En 2019, Donald Trump a surpris le monde en proposant d’acheter le Groenland, territoire autonome danois. Officiellement, il évoquait des intérêts stratégiques et économiques. Mais certains y ont vu une quête plus… rafraîchissante. Avec le réchauffement climatique, la fonte des glaces menace les réserves mondiales de « ice ». Alors, pourquoi ne pas s’offrir le plus grand réservoir de glace de la planète ?
Entre sérieux et dérive humoristique, l’idée fait sourire. Imaginez : des glaciers made in USA, des cocktails « Trump Ice » à volonté, ou encore des bases militaires transformées en usines à glaçons géantes. Une chose est sûre : si le Groenland devenait américain, le marché de la glace ne manquerait pas de piquant. Une stratégie géopolitique ou un coup de poker pour dominer le marché des cubes ? Une chose est certaine : avec Trump, l’improbable devient toujours possible.
« Un pays entier pour plus de glaçons dans son whisky ? Même pour Trump, c’est un peu excessif. Blague à part, ça soulève une vraie question : jusqu’où ira la marchandisation des territoires et des ressources ? (Et non, je ne parle pas de ses hôtels.) »
« L’idée n’est pas si folle si on y réfléchit : avec la fonte des glaces, le Groenland pourrait devenir un hub stratégique (ressources, position géopolitique…). Après tout, les États-Unis ont déjà acheté l’Alaska et la Louisiane. La question n’est pas “pourquoi le Groenland ?”, mais “pourquoi pas avant ?”… »
« Franchement, si Trump voulait vraiment plus de glace, il aurait pu commencer par racheter le frigo de McDonald’s… Mais bon, le Groenland, c’est quand même plus classe pour un projet immobilier géant. À quand les “Trump Ice Towers” ? »
« Trump, le Groenland et ses glaces : une métaphore parfaite du réchauffement climatique ? Entre ambition démesurée et méconnaissance totale des enjeux, on rit jaune. L’article est drôle, mais il soulève une question sérieuse : jusqu’où iront les caprices des puissants ? Un grand bravo pour ce mélange d’ironie et de lucidité. À lire absolument ! »
« Cet article montre à quel point les projets politiques peuvent sembler déconnectés. Vouloir acheter le Groenland pour ses glaces, c’est comme commander une pizza pour les croûtes. Une satire parfaite de l’arrogance et de l’improvisation en diplomatie. Merci pour ce moment de rire intelligent, qui nous rappelle que l’humour est parfois le meilleur remède face à l’actualité. »
« Trump et le Groenland, une histoire d’amour glacée ! L’idée d’acheter un territoire pour ses réserves de glace est aussi absurde que géniale. Entre stratégie géopolitique et caprice de milliardaire, on se demande s’il voulait vraiment des glaciers… ou juste un nouveau terrain de golf. Un article hilarant qui rappelle que la réalité dépasse souvent la fiction. À quand une offre pour l’Antarctique ? »
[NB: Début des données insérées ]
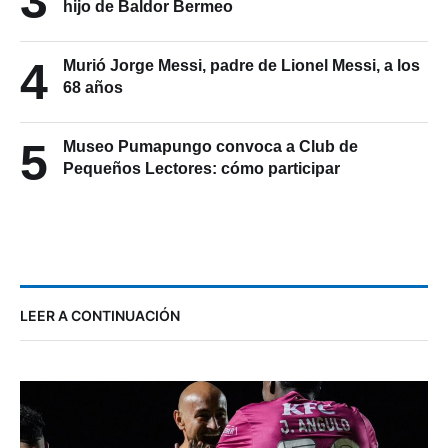
3
hijo de Baldor Bermeo
4
Murió Jorge Messi, padre de Lionel Messi, a los
68 años
5
Museo Pumapungo convoca a Club de
Pequeños Lectores: cómo participar
LEER A CONTINUACIÓN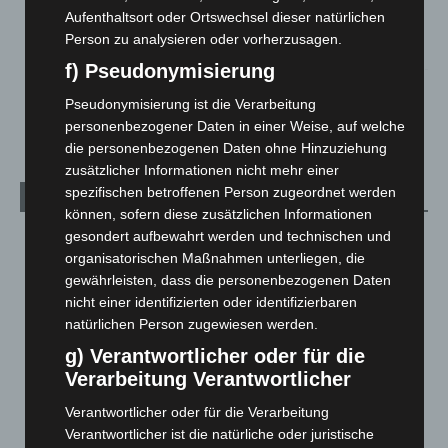
Gasleitung bei McDonald’s-Umbau in Langenhagen
Aufenthaltsort oder Ortswechsel dieser natürlichen
beschädigt
Person zu analysieren oder vorherzusagen.
5. August 2026
f) Pseudonymisierung
Anklage nach Abschaltung von „Archetyp Market“ erhoben
Pseudonymisierung ist die Verarbeitung
3. August 2026
personenbezogener Daten in einer Weise, auf welche
die personenbezogenen Daten ohne Hinzuziehung
zusätzlicher Informationen nicht mehr einer
spezifischen betroffenen Person zugeordnet werden
Kategorien
können, sofern diese zusätzlichen Informationen
gesondert aufbewahrt werden und technischen und
Blaulicht
2.799
organisatorischen Maßnahmen unterliegen, die
Corona-News
712
gewährleisten, dass die personenbezogenen Daten
Hannover und Region
5.037
nicht einer identifizierten oder identifizierbaren
natürlichen Person zugewiesen werden.
Langenhagen und Ortsteile
3.250
g) Verantwortlicher oder für die
Leserbriefe
1
Verarbeitung Verantwortlicher
Menschen
2
Verantwortlicher oder für die Verarbeitung
Über uns
1
Verantwortlicher ist die natürliche oder juristische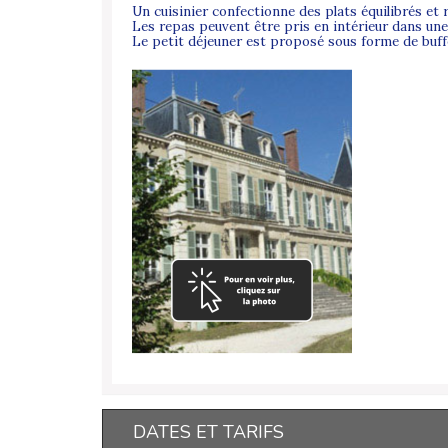
Un cuisinier confectionne des plats équilibrés et
Les repas peuvent être pris en intérieur dans une s
Le petit déjeuner est proposé sous forme de buff
DATES ET TARIFS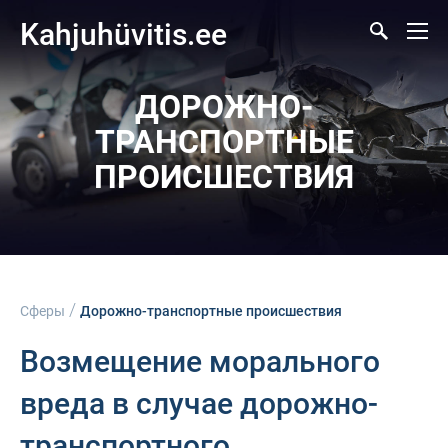
Kahjuhüvitis.ee
ДОРОЖНО-
ТРАНСПОРТНЫЕ
ПРОИСШЕСТВИЯ
/
Сферы
Дорожно-транспортные происшествия
Возмещение морального
вреда в случае дорожно-
транспортного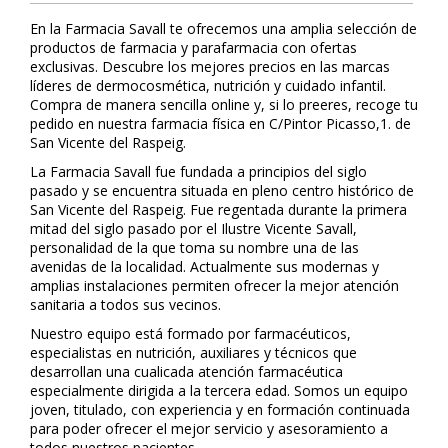
En la Farmacia Savall te ofrecemos una amplia selección de
productos de farmacia y parafarmacia con ofertas
exclusivas. Descubre los mejores precios en las marcas
líderes de dermocosmética, nutrición y cuidado infantil.
Compra de manera sencilla online y, si lo prefieres, recoge tu
pedido en nuestra farmacia física en C/Pintor Picasso,1. de
San Vicente del Raspeig.
La Farmacia Savall fue fundada a principios del siglo
pasado y se encuentra situada en pleno centro histórico de
San Vicente del Raspeig. Fue regentada durante la primera
mitad del siglo pasado por el Ilustre Vicente Savall,
personalidad de la que toma su nombre una de las
avenidas de la localidad. Actualmente sus modernas y
amplias instalaciones permiten ofrecer la mejor atención
sanitaria a todos sus vecinos.
Nuestro equipo está formado por farmacéuticos,
especialistas en nutrición, auxiliares y técnicos que
desarrollan una cualificada atención farmacéutica
especialmente dirigida a la tercera edad. Somos un equipo
joven, titulado, con experiencia y en formación continuada
para poder ofrecer el mejor servicio y asesoramiento a
todos nuestros pacientes.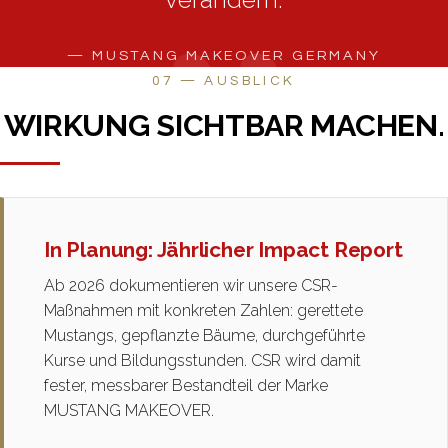
— MUSTANG MAKEOVER GERMANY
07 — AUSBLICK
WIRKUNG SICHTBAR MACHEN.
In Planung: Jährlicher Impact Report
Ab 2026 dokumentieren wir unsere CSR-
Maßnahmen mit konkreten Zahlen: gerettete
Mustangs, gepflanzte Bäume, durchgeführte
Kurse und Bildungsstunden. CSR wird damit
fester, messbarer Bestandteil der Marke
MUSTANG MAKEOVER.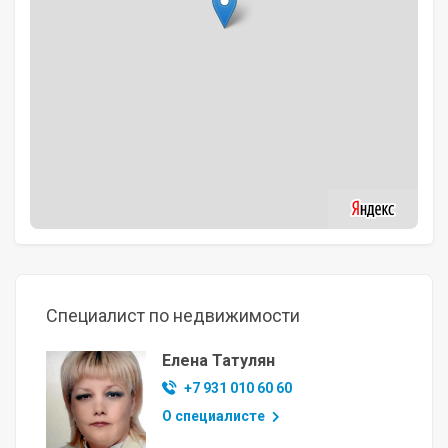
Специалист по недвижимости
Елена Татулян
+7 931 010 60 60
О специалисте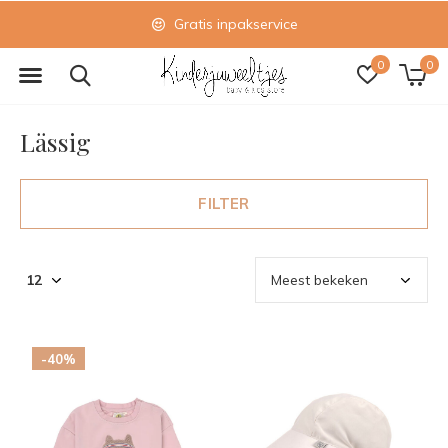
Gratis inpakservice
0
0
Lässig
FILTER
-40%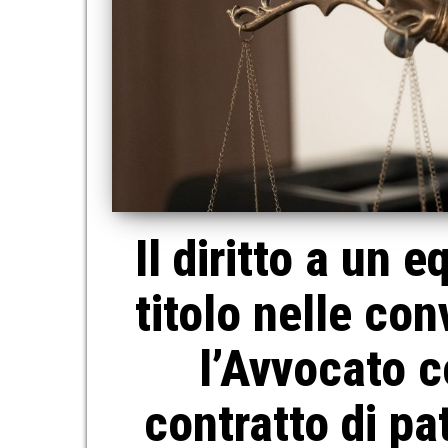
Il diritto a un
titolo nelle co
l’Avvocato 
contratto di pat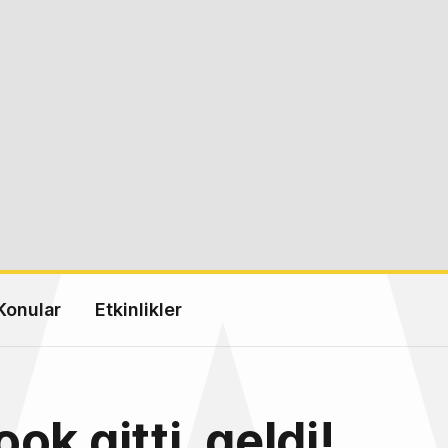
Konular
Etkinlikler
ok gitti, geldi!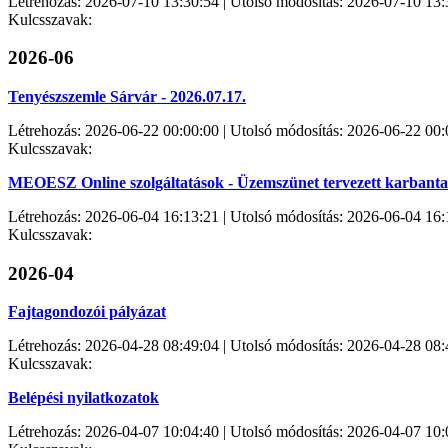
Létrehozás: 2026-07-10 13:30:54 | Utolsó módosítás: 2026-07-10 13:
Kulcsszavak:
2026-06
Tenyészszemle Sárvár - 2026.07.17.
Létrehozás: 2026-06-22 00:00:00 | Utolsó módosítás: 2026-06-22 00:
Kulcsszavak:
MEOESZ Online szolgáltatások - Üzemszünet tervezett karbantart
Létrehozás: 2026-06-04 16:13:21 | Utolsó módosítás: 2026-06-04 16:
Kulcsszavak:
2026-04
Fajtagondozói pályázat
Létrehozás: 2026-04-28 08:49:04 | Utolsó módosítás: 2026-04-28 08:
Kulcsszavak:
Belépési nyilatkozatok
Létrehozás: 2026-04-07 10:04:40 | Utolsó módosítás: 2026-04-07 10: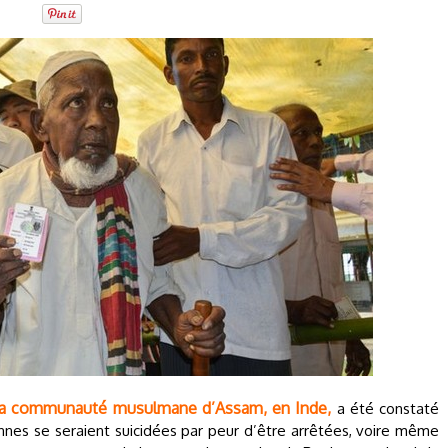
 la communauté musulmane d’Assam, en Inde,
a été constaté
nes se seraient suicidées par peur d’être arrêtées, voire même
« Le Groenland, nouveau terrain de jeu des milliardaires ? Après l’espace et les réseaux sociaux, Trump vise les glaciers. Une chose est sûre : s’il l’achète, il le rebaptisera ‘Trump Ice Land’ et y construira un golf. La diplomatie version capitalisme décomplexé, c’est drôle… et flippant. »
« Enfin une stratégie géopolitique qui a du sens : Trump veut le Groenland pour stocker ses glaçons ! Entre le réchauffement climatique et ses tweets, il a dû se dire qu’un peu de glace en réserve ne ferait pas de mal. À quand l’achat de l’Antarctique pour les cocktails ? «
Pour stocker ses steaks bien saignants et ses tweets controversés. Mais bon, le Groenland, c’est un peu overkill pour un congélateur.
Après les casinos et les gratte-ciels, il se lance dans l’achat de banquise. Prochaine étape : un hôtel 5 étoiles avec piscine chauffée (et fondue en option).
« 1 clic = 1 pays » – la livraison est gratuite pour les membres Prime. Dommage, le Danemark a annulé la commande.
« Trump Ice » – 100% naturelle, extraite des glaciers groenlandais (et un peu de CO₂ en bonus). À consommer avant la fonte totale.
Avec le réchauffement climatique, dans 10 ans, ce sera la destination tendance pour les retraités américains. Trump a juste de l’avance sur le marché immobilier…
En vrai, il veut juste y construire un golf 18 trous avec des igloos comme bunkers. Et bien sûr, un mur pour empêcher les ours polaires de traverser.